To train a Language Model, we need a text corpus. Ideally, this corpus should be very large and representative to cover a wide range of n-grams. In this notebook, however, we have to keep it simple. We therefore use publicly available books that can be downloaded from [Project Gutenberg](https://www.gutenberg.org/). Most to all books are available as plain text file for use to use to train a model.

### Download Books from Project Gutenberg

The following code cell downloads a book's plain text file to store it locally in folder `data/`. Feel free to browse the Project Gutenberg website to find the links to you books of choice. The example below is the Sherlock Holmes novel "The Hound of the Baskervilles".

In [4]:
%%time

url = 'https://www.gutenberg.org/files/2852/2852-0.txt' # The Hound of the Baskervilles (Sir Arthur Conan Doyle)

# Download the file using the given URL
r = requests.get(url, allow_redirects=True)

# Specify where to save the file
file_name = 'data/{}'.format(url.split('/')[-1])

# Save the file locally
open(file_name, 'wb').write(r.content)

CPU times: user 44.2 ms, sys: 69 µs, total: 44.2 ms
Wall time: 2.67 s


387870

The output reflect the size of the file in bytes.

### Analyze File using spaCy

The text files for books from Project Gutenberg are not conveniently structures that each line represent a sentence. We therefore need a way to first split the document into sentence. The most convenient here is to simply use spaCy.

Note that this is not a great way to do it as it does not scale to really large corpora. For example, it would be impossible to give a large Wikipedia dump to spaCy. So in practice, a large corpus would first need to be split into reasonably sized chunks. However, spaCy seems to handle at least "The Hound of the Baskervilles"

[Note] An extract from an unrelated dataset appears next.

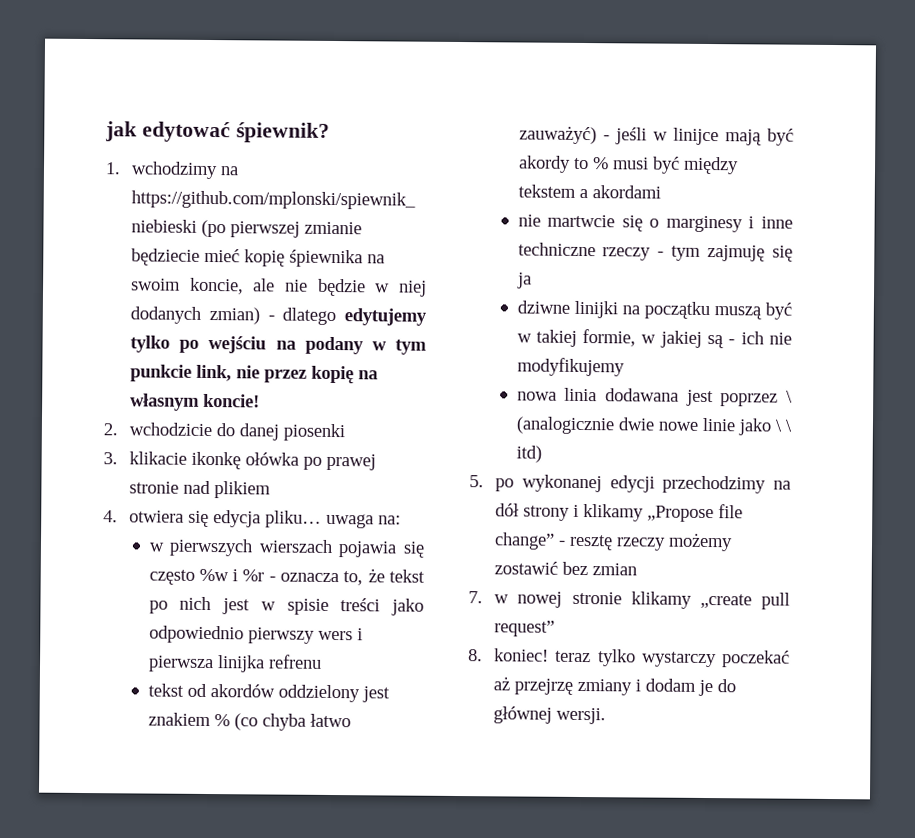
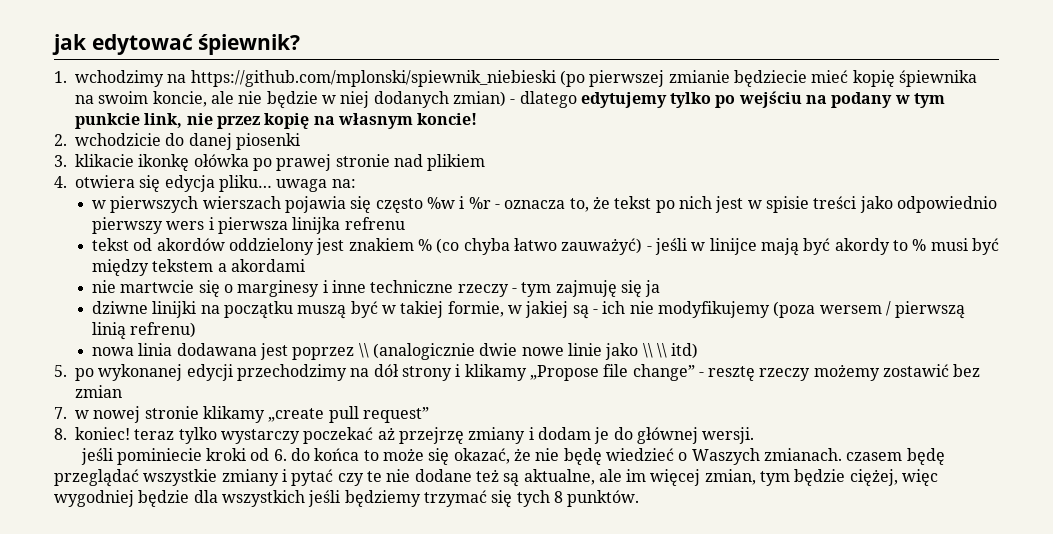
(625, 367) none -> [773,301,966,319] [92,322,197,340] (poza wersem / pierwszą linią refrenu)
[786,390,793,403] \ -> [358,343,369,358] \\
[774,419,793,432] \ \ -> [642,343,667,358] \\ \\
(607, 716) none -> [80,448,945,465] [54,469,939,487] [54,490,640,507] // jeśli pominiecie kroki od 6. do końca to może się okazać, że nie będę wiedzieć o Waszych zmianach. czasem będę przeglądać wszystkie zmiany i pytać czy te nie dodane też są aktualne, ale im więcej zmian, tym będzie ciężej, więc wygodniej będzie dla wszystkich jeśli będziemy trzymać się tych 8 punktów.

**Important:** If the code cell below crashes for you, you may want to try a short book first.

In [5]:
%%time 

# Read text file into a string
text = open(file_name).read()

# Set the max. length of a string for spaCy to the length of the document
nlp.max_length = len(text)

# Analyze document (includes splitting the docment into sentences)
doc = nlp(text)

CPU times: user 14.9 s, sys: 701 ms, total: 15.6 s
Wall time: 15.6 s


## Training the Language Model

With the code we have, training a Language Model is easy. We only need to decide on the size of the n-grams. You're of course encouraged to try different n-gram size and see how it affects the generated sentences, but also the number of n-grams.

In [6]:
%%time

#ngram_size = 2
#ngram_size = 3
ngram_size = 4
#ngram_size = 5

model = NgramModel(ngram_size)

for s in doc.sents:
    model.update(s.text)

print("Number of n-grams: {}".format(len(model.ngram_counter)))

Number of n-grams: 66194
CPU times: user 15.1 s, sys: 12.4 ms, total: 15.1 s
Wall time: 15.1 s


## Generating Sentences

After the training, the model is ready to generate new sentences utilizing the probabilities of the n-grams based on the now available n-gram counts. As we don't use smoothing, the only requirement is that the start/seed words represented by `start_context` (more specifically, the last `(self.n - 1)` in `start_context`) are an existing n-gram.

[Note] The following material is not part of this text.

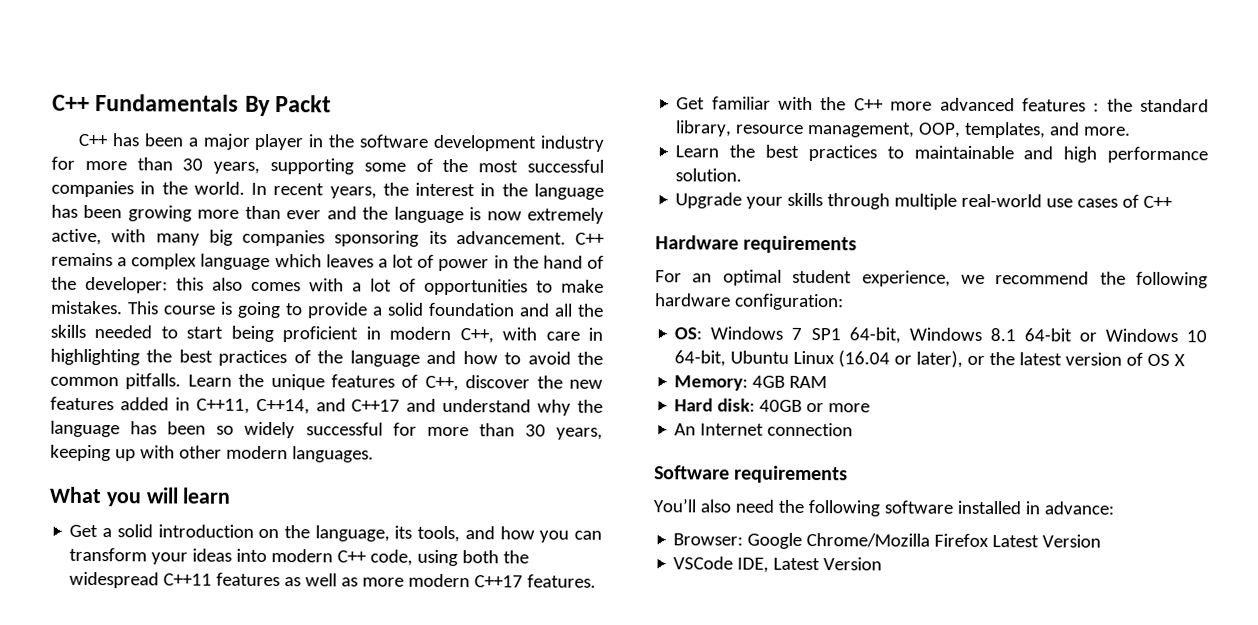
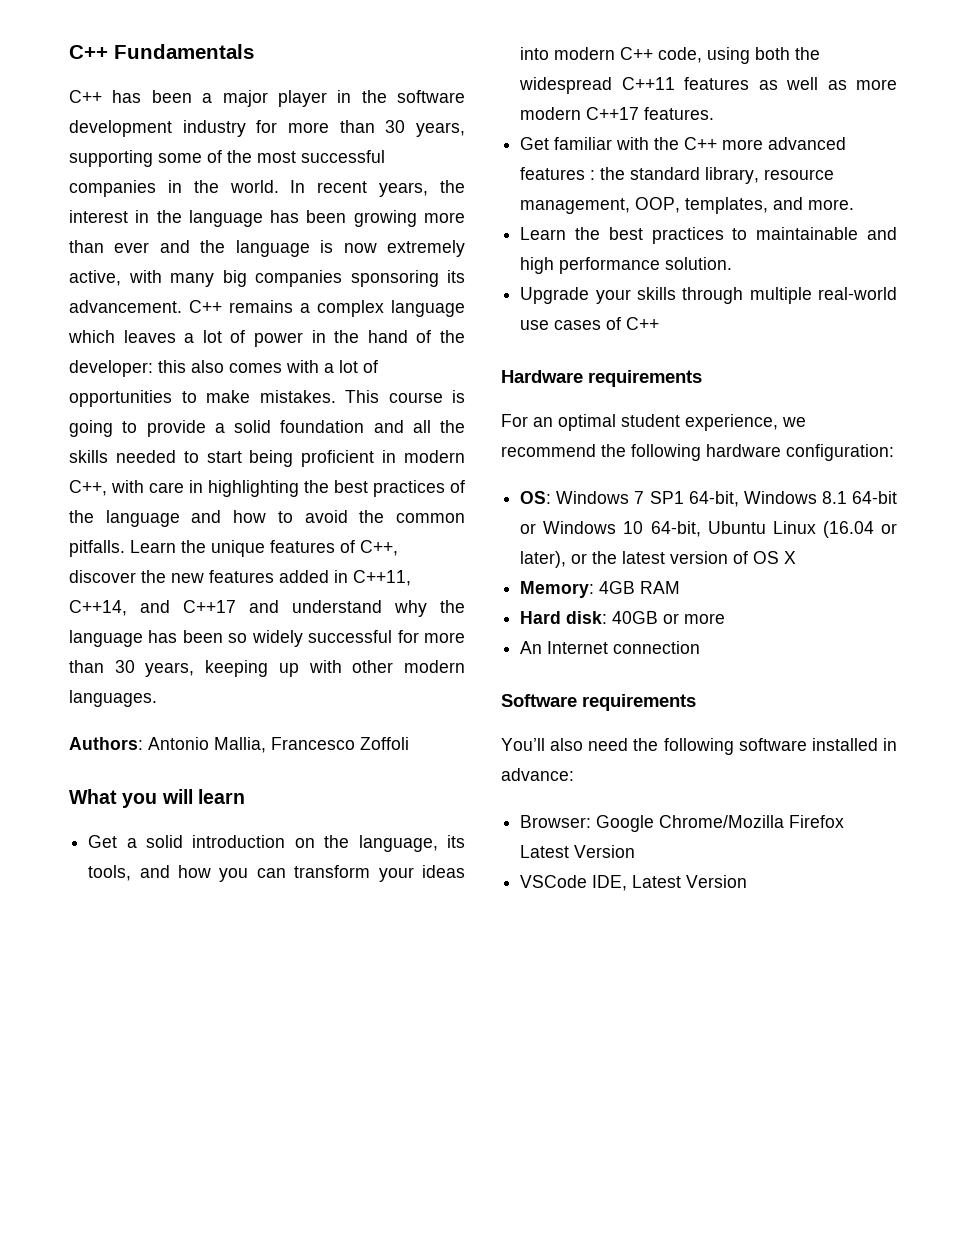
[244,95,332,116] By Packt -> (254, 51) none
(374, 454) none -> [69,737,409,753] // Authors: Antonio Mallia, Francesco Zoffoli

Since we pick the next words (kind of) randomly, executing the same example multiple times will generally yield different sentences. Try different start/seed words and see the generated sentences using multiple runs

In [7]:
# This will not work for "The hound of the Baskervilles" as no sentence in there starts with "I love ..."
#print(model.generate_text(50, start_context=['i', 'love']))

# These should all work for "The hound of the Baskervilles"
print(model.generate_text(50, start_context=['i', 'saw']))
#print(model.generate_text(50, start_context=['he', 'said', 'that']))
#print(model.generate_text(50, start_context=['the', 'train']))
#print(model.generate_text(50, start_context=['sherlock', 'holmes']))
#print(model.generate_text(50, start_context=['the', 'day']))

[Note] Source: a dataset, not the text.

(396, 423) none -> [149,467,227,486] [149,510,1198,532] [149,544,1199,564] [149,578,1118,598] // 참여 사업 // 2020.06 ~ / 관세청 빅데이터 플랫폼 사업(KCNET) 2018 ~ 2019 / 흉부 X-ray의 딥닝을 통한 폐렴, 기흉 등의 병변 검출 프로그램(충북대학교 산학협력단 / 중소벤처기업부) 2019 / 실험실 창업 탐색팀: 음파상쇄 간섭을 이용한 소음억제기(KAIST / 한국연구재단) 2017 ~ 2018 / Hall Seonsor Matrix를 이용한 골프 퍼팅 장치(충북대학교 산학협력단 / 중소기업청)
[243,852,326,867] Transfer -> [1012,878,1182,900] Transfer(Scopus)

i saw holmes put his hand to his forehead like a man distracted .


#### Some Observations

If you use "The Hound of the Baskervilles", you should make some basic observations:

* For smaller n-grams (e.g., of size 2 or 3) the sentences are more garbled. This is of course no surprise, give the very small context we use to generate the next word
* Increasing the the size of the n-grams will generally yield more coherent sentences. Again, this is expect as we increase the context for predicting the next word.
* Very quickly, when we increase the size of the n-grams to 5 or larger, the generated sentences are mostly sentence that can be directly found in the book. This is because our corpus is overall very small making most n-grams essentially unique. This also means that the list of candidate word for a context from which we pick the next words is of size 1 most of the time, make the sentence generation more or less deterministic.
* An n-gram size of 4 seems to be the sweet spot here. The generated sentences are rather coherent, and there is still some randomness to yield different sentences when performing multiple runs using the same start/seed words.

Of course, if you use a different corpus, these observations might (slightly) differ.

## Summary

In this notebook we put Language Models to use for text generation. The underlying idea is that the conditional probabilities of the Language model allows us to predict the next word given a current context of words. An obvious next step would be to train a Language Model on a much larger corpus. However, this would require some changes to the code to handle a large corpus as well as significantly increase the training of the model. In general, additional optimization strategies might be applicable. But this is beyond the scope of this notebook.